Andare all’Università a Kabul è una cosa speciale, perché gli ostacoli sono tanti, se sei una ragazza, ovviamente di più. Può accaderti come a Saima che sognava d’iscriversi a medicina per via della passione, dell’ottimo profitto negli studi e all’ultimo anno, a diciassette e mezzo, è stata costretta a sposare un uomo col doppio dei suoi anni. Non solo studi interrotti, sogni infranti, ma costrizioni, torture, con una catena ai piedi. E’ una delle storie narrate con le lacrime agli occhi e i tonfi del cuore dalla protagonista che ora ha diciannove anni ed è fuggiasca. L’ha salvata dalla famiglia-prigione, dal marito-padrone, dal suocero-torturatore, dal padre-patrigno colluso la struttura dell’Hawca (Humanitarian Assistance Women and Children Afghanistan) che protegge le donne abusate. Andare all’università a Kabul, col cielo terso nel primo giorno di Newroz può essere pericoloso, come percorrere le attigue strade del centro. Stamane c’è stata l’ennesima esplosione lì e nei pressi del vicino Ali Abad Hospital. Si contano 26 morti. Per ora.
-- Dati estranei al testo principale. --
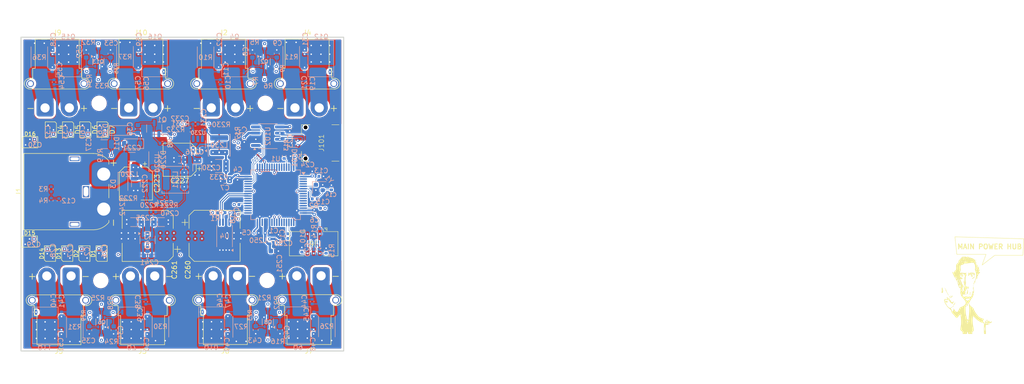
<source format=kicad_pcb>
(kicad_pcb
	(version 20241229)
	(generator "pcbnew")
	(generator_version "9.0")
	(general
		(thickness 1.6)
		(legacy_teardrops no)
	)
	(paper "A4")
	(layers
		(0 "F.Cu" signal)
		(4 "In1.Cu" mixed "FGND.Cu")
		(6 "In2.Cu" power "FPWR.Cu")
		(8 "In3.Cu" power "BPWR.Cu")
		(10 "In4.Cu" mixed "BGND.Cu")
		(2 "B.Cu" signal)
		(9 "F.Adhes" user "F.Adhesive")
		(11 "B.Adhes" user "B.Adhesive")
		(13 "F.Paste" user)
		(15 "B.Paste" user)
		(5 "F.SilkS" user "F.Silkscreen")
		(7 "B.SilkS" user "B.Silkscreen")
		(1 "F.Mask" user)
		(3 "B.Mask" user)
		(17 "Dwgs.User" user "User.Drawings")
		(19 "Cmts.User" user "User.Comments")
		(21 "Eco1.User" user "User.Eco1")
		(23 "Eco2.User" user "User.Eco2")
		(25 "Edge.Cuts" user)
		(27 "Margin" user)
		(31 "F.CrtYd" user "F.Courtyard")
		(29 "B.CrtYd" user "B.Courtyard")
		(35 "F.Fab" user)
		(33 "B.Fab" user)
		(39 "User.1" user)
		(41 "User.2" user)
		(43 "User.3" user)
		(45 "User.4" user)
	)
	(setup
		(stackup
			(layer "F.SilkS"
				(type "Top Silk Screen")
			)
			(layer "F.Paste"
				(type "Top Solder Paste")
			)
			(layer "F.Mask"
				(type "Top Solder Mask")
				(thickness 0.01)
			)
			(layer "F.Cu"
				(type "copper")
				(thickness 0.035)
			)
			(layer "dielectric 1"
				(type "prepreg")
				(thickness 0.1)
				(material "FR4")
				(epsilon_r 4.5)
				(loss_tangent 0.02)
			)
			(layer "In1.Cu"
				(type "copper")
				(thickness 0.035)
			)
			(layer "dielectric 2"
				(type "prepreg")
				(thickness 0.535)
				(material "FR4")
				(epsilon_r 4.5)
				(loss_tangent 0.02)
			)
			(layer "In2.Cu"
				(type "copper")
				(thickness 0.035)
			)
			(layer "dielectric 3"
				(type "prepreg")
				(thickness 0.1)
				(material "FR4")
				(epsilon_r 4.5)
				(loss_tangent 0.02)
			)
			(layer "In3.Cu"
				(type "copper")
				(thickness 0.035)
			)
			(layer "dielectric 4"
				(type "core")
				(thickness 0.535)
				(material "FR4")
				(epsilon_r 4.5)
				(loss_tangent 0.02)
			)
			(layer "In4.Cu"
				(type "copper")
				(thickness 0.035)
			)
			(layer "dielectric 5"
				(type "prepreg")
				(thickness 0.1)
				(material "FR4")
				(epsilon_r 4.5)
				(loss_tangent 0.02)
			)
			(layer "B.Cu"
				(type "copper")
				(thickness 0.035)
			)
			(layer "B.Mask"
				(type "Bottom Solder Mask")
				(thickness 0.01)
			)
			(layer "B.Paste"
				(type "Bottom Solder Paste")
			)
			(layer "B.SilkS"
				(type "Bottom Silk Screen")
			)
			(copper_finish "None")
			(dielectric_constraints no)
		)
		(pad_to_mask_clearance 0)
		(allow_soldermask_bridges_in_footprints no)
		(tenting front back)
		(pcbplotparams
			(layerselection 0x00000000_00000000_55555555_5755f5ff)
			(plot_on_all_layers_selection 0x00000000_00000000_00000000_00000000)
			(disableapertmacros no)
			(usegerberextensions no)
			(usegerberattributes yes)
			(usegerberadvancedattributes yes)
			(creategerberjobfile yes)
			(dashed_line_dash_ratio 12.000000)
			(dashed_line_gap_ratio 3.000000)
			(svgprecision 4)
			(plotframeref no)
			(mode 1)
			(useauxorigin no)
			(hpglpennumber 1)
			(hpglpenspeed 20)
			(hpglpendiameter 15.000000)
			(pdf_front_fp_property_popups yes)
			(pdf_back_fp_property_popups yes)
			(pdf_metadata yes)
			(pdf_single_document no)
			(dxfpolygonmode yes)
			(dxfimperialunits yes)
			(dxfusepcbnewfont yes)
			(psnegative no)
			(psa4output no)
			(plot_black_and_white yes)
			(sketchpadsonfab no)
			(plotpadnumbers no)
			(hidednponfab no)
			(sketchdnponfab yes)
			(crossoutdnponfab yes)
			(subtractmaskfromsilk no)
			(outputformat 1)
			(mirror no)
			(drillshape 1)
			(scaleselection 1)
			(outputdirectory "")
		)
	)
	(net 0 "")
	(net 1 "GND")
	(net 2 "VDDA")
	(net 3 "+5V")
	(net 4 "VDD")
	(net 5 "Net-(Q2A-C1)")
	(net 6 "Net-(Q12-G)")
	(net 7 "/Analog Stuff/vsense_p2")
	(net 8 "/Power/VBUS_{SENSE}")
	(net 9 "Net-(C14-Pad2)")
	(net 10 "/Analog Stuff/vsense_p3")
	(net 11 "/dbg.nrst")
	(net 12 "VBUS")
	(net 13 "Net-(D11-K)")
	(net 14 "Net-(Q1-D)")
	(net 15 "Vdrive")
	(net 16 "Net-(Q8A-C1)")
	(net 17 "Net-(Q10-G)")
	(net 18 "/Analog Stuff/vsense_p0")
	(net 19 "/Analog Stuff/vsense_p1")
	(net 20 "/Power/12V_{SW}")
	(net 21 "/Power/12V_{BST}")
	(net 22 "+12V")
	(net 23 "/Power/12V_{FB}")
	(net 24 "/Power/3V3_{SW}")
	(net 25 "/Power/3V3_{BST}")
	(net 26 "/Power/3V3_{FB}")
	(net 27 "/Power/CP-")
	(net 28 "/Power/CP+")
	(net 29 "Net-(D1-DIN)")
	(net 30 "Net-(D1-DOUT)")
	(net 31 "Net-(D13-DIN)")
	(net 32 "/dbg.swdio")
	(net 33 "/dbg.swclk")
	(net 34 "/dbg.swo")
	(net 35 "Net-(D13-DOUT)")
	(net 36 "Net-(D14-DOUT)")
	(net 37 "Net-(D15-DOUT)")
	(net 38 "/CANH")
	(net 39 "/CANL")
	(net 40 "/Analog Stuff/clk_in")
	(net 41 "Net-(U1A-PF0-osc_in)")
	(net 42 "Net-(Q2A-B1)")
	(net 43 "Net-(Q8A-B1)")
	(net 44 "Net-(Q8B-B2)")
	(net 45 "/Analog Stuff/~{chan2}")
	(net 46 "/Analog Stuff/~{chan3}")
	(net 47 "/Analog Stuff/~{chan0}")
	(net 48 "/Analog Stuff/~{chan1}")
	(net 49 "/Power/12V_{FBM}")
	(net 50 "/Power/3V3_{FBM}")
	(net 51 "Net-(U102-RXD)")
	(net 52 "Net-(U102-TXD)")
	(net 53 "unconnected-(U230-EN-Pad5)")
	(net 54 "Net-(U1A-PC5-opamp_vinm_0)")
	(net 55 "Net-(U1A-PA2-opamp_vout_0)")
	(net 56 "Net-(U1A-PB15-opamp_vinm_1)")
	(net 57 "Net-(U1A-PA8-opamp_vout_1)")
	(net 58 "Net-(U1A-PA5-opamp_vinm_2)")
	(net 59 "Net-(U1A-PA6-opamp_vout_2)")
	(net 60 "Net-(U1A-PB11-opamp_vout_3)")
	(net 61 "Net-(U1A-PB1-opamp_vinm_3)")
	(net 62 "/Power/VBUS_{FLT}")
	(net 63 "Net-(Q6A-C1)")
	(net 64 "Net-(Q11-G)")
	(net 65 "/Analog Stuff/vsense_p4")
	(net 66 "/Analog Stuff/vsense_p5")
	(net 67 "/Analog Stuff/vsense_p6")
	(net 68 "/Analog Stuff/vsense_p7")
	(net 69 "Net-(Q13A-C1)")
	(net 70 "Net-(Q6A-B1)")
	(net 71 "Net-(Q6B-B2)")
	(net 72 "Net-(Q13A-B1)")
	(net 73 "Net-(U1A-PC9-i2c_sda)")
	(net 74 "Net-(U1A-PF1-osc_out)")
	(net 75 "Net-(U1A-PC8-i2c_sclk)")
	(net 76 "Net-(U1A-PB8-BOOT0)")
	(net 77 "/Analog Stuff/~{chan6}")
	(net 78 "/Analog Stuff/~{chan7}")
	(net 79 "/Analog Stuff/~{chan4}")
	(net 80 "/Analog Stuff/~{chan5}")
	(net 81 "Net-(Q13B-C2)")
	(net 82 "Net-(Q2B-B2)")
	(net 83 "Net-(Q13B-B2)")
	(net 84 "unconnected-(U1A-PB7-Pad60)")
	(net 85 "unconnected-(U1A-PB0-opamp_vinp_sec_2-Pad24)")
	(net 86 "unconnected-(U1A-PA3-opamp_vinp_sec_0-Pad17)")
	(net 87 "unconnected-(U1A-PB13-opamp_vinp_sec_3-Pad35)")
	(net 88 "unconnected-(U1A-PC6-Pad38)")
	(net 89 "unconnected-(U1A-PC12-Pad54)")
	(net 90 "unconnected-(U1A-PB10-Pad30)")
	(net 91 "unconnected-(U1A-PA7-opamp_vinp_2-Pad21)")
	(net 92 "unconnected-(U1A-PC4-Pad22)")
	(net 93 "unconnected-(U1A-PB6-Pad59)")
	(net 94 "unconnected-(U1A-PA0-Pad12)")
	(net 95 "unconnected-(U1A-PC13-Pad2)")
	(net 96 "unconnected-(U1A-PC3-opamp_vinp_1-Pad11)")
	(net 97 "unconnected-(U1A-PB2-Pad26)")
	(net 98 "unconnected-(U1A-PB12-opamp_vinp_3-Pad34)")
	(net 99 "unconnected-(U1A-PC0-Pad8)")
	(net 100 "unconnected-(U1A-PC2-Pad10)")
	(net 101 "unconnected-(U1A-PB14-opamp_vinp_sec_1-Pad36)")
	(net 102 "unconnected-(U1A-PC11-Pad53)")
	(net 103 "unconnected-(U1A-PA4-Pad18)")
	(net 104 "unconnected-(U1A-PB9-Pad62)")
	(net 105 "unconnected-(U1A-PA10-Pad44)")
	(net 106 "unconnected-(U1A-PA15-Pad51)")
	(net 107 "unconnected-(U1A-PA1-opamp_vinp_0-Pad13)")
	(net 108 "unconnected-(U1A-PB5-Pad58)")
	(net 109 "unconnected-(U1A-PA9-Pad43)")
	(net 110 "unconnected-(U1A-PB4-Pad57)")
	(net 111 "unconnected-(U1A-PC15-OSC32_OUT-Pad4)")
	(net 112 "unconnected-(U1A-PC7-Pad39)")
	(net 113 "unconnected-(U1A-PC1-Pad9)")
	(net 114 "unconnected-(U1A-PD2-Pad55)")
	(net 115 "unconnected-(U1A-PC14-OSC32_IN-Pad3)")
	(net 116 "Net-(J2-Pin_2)")
	(net 117 "Net-(J4-Pin_2)")
	(net 118 "Net-(J3-Pin_2)")
	(net 119 "Net-(J5-Pin_2)")
	(net 120 "Net-(J7-Pin_2)")
	(net 121 "Net-(J8-Pin_2)")
	(net 122 "Net-(J9-Pin_2)")
	(net 123 "Net-(J10-Pin_2)")
	(net 124 "Net-(D16-DOUT)")
	(net 125 "Net-(D4-DOUT)")
	(net 126 "Net-(D5-DOUT)")
	(net 127 "Net-(D6-DOUT)")
	(net 128 "unconnected-(D7-DOUT-Pad1)")
	(footprint "Connector_AMASS:AMASS_XT30PW-F_1x02_P2.50mm_Horizontal" (layer "F.Cu") (at 64.395131 70.633187))
	(footprint "Capacitor_SMD:CP_Elec_10x10" (layer "F.Cu") (at 85.5325 96.99 180))
	(footprint "Connector_AMASS:AMASS_XT30PW-F_1x02_P2.50mm_Horizontal" (layer "F.Cu") (at 69.75 105.25 180))
	(footprint "LED_SMD:LED_WS2812B-2020_PLCC4_2.0x2.0mm" (layer "F.Cu") (at 61.29 77.7))
	(footprint "LED_SMD:LED_WS2812B-2020_PLCC4_2.0x2.0mm" (layer "F.Cu") (at 72.5 100.64 90))
	(footprint "Bluesat:GregHouse" (layer "F.Cu") (at 254.44994 108.504904))
	(footprint "Capacitor_SMD:CP_Elec_10x10" (layer "F.Cu") (at 99.31 96.98))
	(footprint "Bluesat:SM02B-PASS" (layer "F.Cu") (at 125.45 77.85 -90))
	(footprint "Bluesat:M2.5" (layer "F.Cu") (at 109.75 69.682009))
	(footprint "Connector_AMASS:AMASS_XT30PW-F_1x02_P2.50mm_Horizontal" (layer "F.Cu") (at 104.020852 105.212652 180))
	(footprint "LED_SMD:LED_WS2812B-2020_PLCC4_2.0x2.0mm" (layer "F.Cu") (at 68.95 100.64 90))
	(footprint "LED_SMD:LED_WS2812B-2020_PLCC4_2.0x2.0mm" (layer "F.Cu") (at 65.58 75.1 -90))
	(footprint "Bluesat:IDC6" (layer "F.Cu") (at 119.72 98.605 180))
	(footprint "Bluesat:M2.5" (layer "F.Cu") (at 75.87 106.2))
	(footprint "Connector_AMASS:AMASS_XT30PW-F_1x02_P2.50mm_Horizontal" (layer "F.Cu") (at 81.625131 70.633187))
	(footprint "Connector_AMASS:AMASS_XT30PW-F_1x02_P2.50mm_Horizontal" (layer "F.Cu") (at 86.98 105.25 180))
	(footprint "Connector_AMASS:AMASS_XT30PW-F_1x02_P2.50mm_Horizontal" (layer "F.Cu") (at 98.6357 70.632009))
	(footprint "Bluesat:M2.5"
		(layer "F.Cu")
		(uuid "8d642a90-b337-48bb-a006-9764276a8908")
		(at 75.52 69.683187)
		(property "Reference" "H1"
			(at 0 -0.5 0)
			(unlocked yes)
			(layer "F.SilkS")
			(uuid "8057b6fd-c7ad-4225-8cd6-a30d46cd573a")
			(effects
				(font
					(size 1 1)
					(thickness 0.1)
				)
			)
		)
		(property "Value" "MountingHole"
			(at 0 1 0)
			(unlocked yes)
			(layer "F.Fab")
			(uuid "070c6535-6bc4-4855-aca3-8b8e5dc6de72")
			(effects
				(font
					(size 1 1)
					(thickn
... [2471354 chars truncated]
</source>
Un attentato senza un perché se non quello di macchiare col sangue una quotidianità che pure esiste nelle ordinarie faccende della gente: povera spesa, piccoli affari, mercanzia da esporre, da acquistare, movimenti in bici o in moto in un traffico automobilistico comunque presente in assenza d’altra possibilità di movimento.
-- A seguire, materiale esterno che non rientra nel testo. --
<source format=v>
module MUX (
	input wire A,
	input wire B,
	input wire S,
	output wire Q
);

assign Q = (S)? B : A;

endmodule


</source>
Certo, si possono evitare le sempre più bersagliate, nonostante la stretta vigilanza, arterie di comunicazione, arrampicandosi fra le colline che sovrastano la piana di Kabul, da dove i signori della guerra venerati come eroi (Massoud su tutti) venticinque anni fa martoriavano di bombe gli abitanti sottostanti. Ma nei defatiganti spostamenti per recarsi in centro, in certi luoghi diventati sempre più incerti, i rischi si corrono. Sempre. E’ una roulette russa, che detta così pare un gioco di parole della storia, mentre da 17 anni gli afghani conoscono un’altra occupazione, quella yenkee con gli europei a far da reggicoda. Ma a Kabul, quando ci sono, i militari Nato non presidiano le vie. Il compito di bersaglio fisso è passato da tempo all’Afghan National Army, esercito numeroso quanto inefficiente che in genere conta vittime senza riuscire a contrastare nulla. L’attentato di stamane non è rivendicato finora da nessuno. I talebani hanno preventivamente dichiarato alle agenzie di non entrarci nulla. Restano le galassie dell’Isis, ma finora silenzio. Quel che vogliono è chiaro da tempo: caotizzare il caos che l’occupazione occidentale ha fomentato e accresciuto e che, secondo attivisti democratici locali, ha le mani su questi stessi attennti, direttamente o indirettamente. Si opera per non dare un domani al Paese, per non far lavorare, studiare, vivere nessun afghano. Per sospendere il tempo e bloccare il futuro.